Lunch is the usual miserable fare but the weather and spirits pick up. We’re on a bit of a ridge crossing this central part of the Andes but were into another Columbian world. Mile after mile of cattle ranches, but they are more like English farms. The stench of cow manure heated by warm sunlight follows the road. Yet another great but different countryside. Fairly British in many respects with rolling pastures, one differece being the enormous scale. In warming, bright sunshine it’s a lovely afternoon. What can still be described as lumpy as we complete up today’s ration of hills.
A lovely day with about 7500 feet of climbing. Still cold at this altitude. Farm houses are small, single storeyed but still dressed in bright colours and creative gardens.

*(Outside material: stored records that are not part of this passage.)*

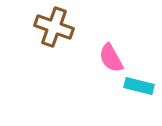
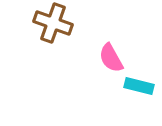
brown cross: moved 1 px left, 4 px up
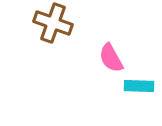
cyan rectangle: rotated 12 degrees counterclockwise
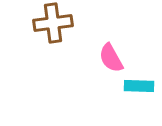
brown cross: rotated 27 degrees counterclockwise
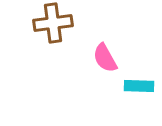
pink semicircle: moved 6 px left
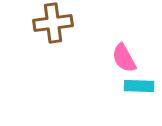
pink semicircle: moved 19 px right
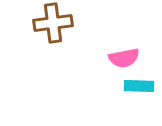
pink semicircle: rotated 72 degrees counterclockwise
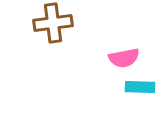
cyan rectangle: moved 1 px right, 1 px down
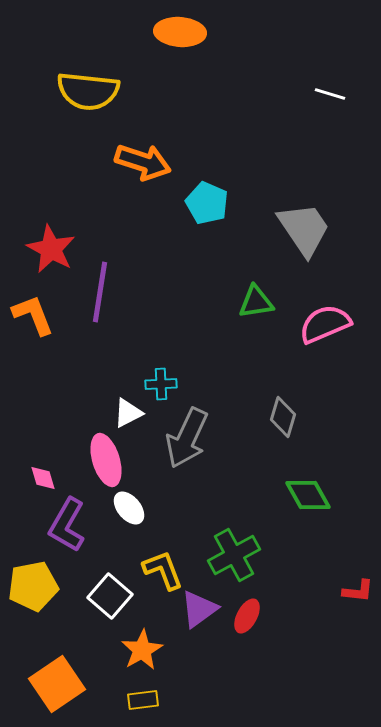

San Rosa may possess one of the world’s ugliest churches, a true monster in a country full of outsized places of worships.
In my view the more traditional church on the market square is of greater appeal, but the Catholic Church really doesn’t pay me much attention.
The Imperial Grand hotel has presumably taken it’s name from a job lot of monogrammed towels bought on eBay. It is neither. The rooms are tiny (double bed with space to walk around) and heat free. We have a real window with a view over the internal courtyard. Others have a painting of a window, framed by a real set of curtains. Whilst it’s easy to mock I do try to remember that very few Colombians can travel and afford to stay in such a place. Later, after yet another lame meal of fried eggs garnished with chips (the third time today but enough carping) we take a walk to the village square where a drunk literally falls at our feet so we truly must count our blessings.
The de Oras part of the town’s name means ‘of the bears’ but we see none until passing the statues on a roundabout when we leave town. I can’t tell if they are a faithful rendition of the spectacled bears which roam locally. Still, the logs on the restaurant fire were good and the rum warmed the sprits and the bed was warm and comfy so what is there to moan about?